Do not use it for frontline support macros, product onboarding copy, sales playbooks, or tactical account plans unless those artifacts are connected to a higher-level CCO decision. It is also a poor fit if you have no customer data at all. In that case, first gather ARR, churn, expansion, support cost, and segment information.
How is it different from general business-growth skills?
General growth skills often emphasize acquisition, funnel conversion, or revenue tactics. This skill focuses on post-sale customer economics: GRR versus NRR, contraction versus expansion, ICP fit, differential investment, CSM capacity, and role clarity across Support, CS, AM, and Implementation.
How to Improve chief-customer-officer-advisor skill
Make chief-customer-officer-advisor outputs more specific
The fastest improvement is better input granularity. Replace blended averages with tier-level data. Instead of “we have 500 customers and 5 CSMs,” provide customer count, ARR, current CSMs, ACV range, and churn pattern by segment. The skill’s recommendations become more actionable when it can see where CS time is over-invested or under-invested.
Avoid common failure modes
The main failure mode is asking for a universal CS strategy when the real decision is narrower. Another is optimizing NRR while ignoring weak GRR. A third is asking for hiring advice without naming the failed customer outcome: slow onboarding, unresolved support load, missed renewals, low expansion, or weak executive relationships. Anchor the prompt to the failure mode.
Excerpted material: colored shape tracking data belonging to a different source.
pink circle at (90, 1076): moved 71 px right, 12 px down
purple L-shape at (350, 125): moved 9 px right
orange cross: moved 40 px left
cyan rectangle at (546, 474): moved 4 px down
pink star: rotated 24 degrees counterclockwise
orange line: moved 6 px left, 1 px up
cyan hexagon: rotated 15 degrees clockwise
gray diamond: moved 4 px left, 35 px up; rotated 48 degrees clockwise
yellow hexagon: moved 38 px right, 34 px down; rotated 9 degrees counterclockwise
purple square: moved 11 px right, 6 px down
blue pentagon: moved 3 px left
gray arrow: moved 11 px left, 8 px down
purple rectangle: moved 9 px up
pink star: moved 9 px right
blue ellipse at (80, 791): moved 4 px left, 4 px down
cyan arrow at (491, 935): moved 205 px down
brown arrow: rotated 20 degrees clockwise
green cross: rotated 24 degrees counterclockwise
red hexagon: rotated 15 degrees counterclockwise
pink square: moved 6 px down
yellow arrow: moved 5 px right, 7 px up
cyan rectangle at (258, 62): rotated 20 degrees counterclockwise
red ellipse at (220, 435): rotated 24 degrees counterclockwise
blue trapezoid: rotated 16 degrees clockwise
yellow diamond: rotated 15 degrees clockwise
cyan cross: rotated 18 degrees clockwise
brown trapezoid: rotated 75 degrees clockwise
Iterate after the first answer
After the first output, ask for a pressure test: “What assumptions would change this recommendation?” Then ask for an executive version, an operating plan, and a data request list. For board or leadership use, have the skill separate facts, assumptions, risks, and decisions needed. This prevents confident but under-evidenced recommendations.
Customize thresholds to your business
The built-in references use practical SaaS baselines, but your market may differ. Adjust ACV bands, tier names, ARR-per-CSM expectations, ICP signals, and churn taxonomy before relying on final recommendations. A PLG company, an enterprise implementation-heavy product, and a services-assisted SaaS business should not use identical coverage thresholds.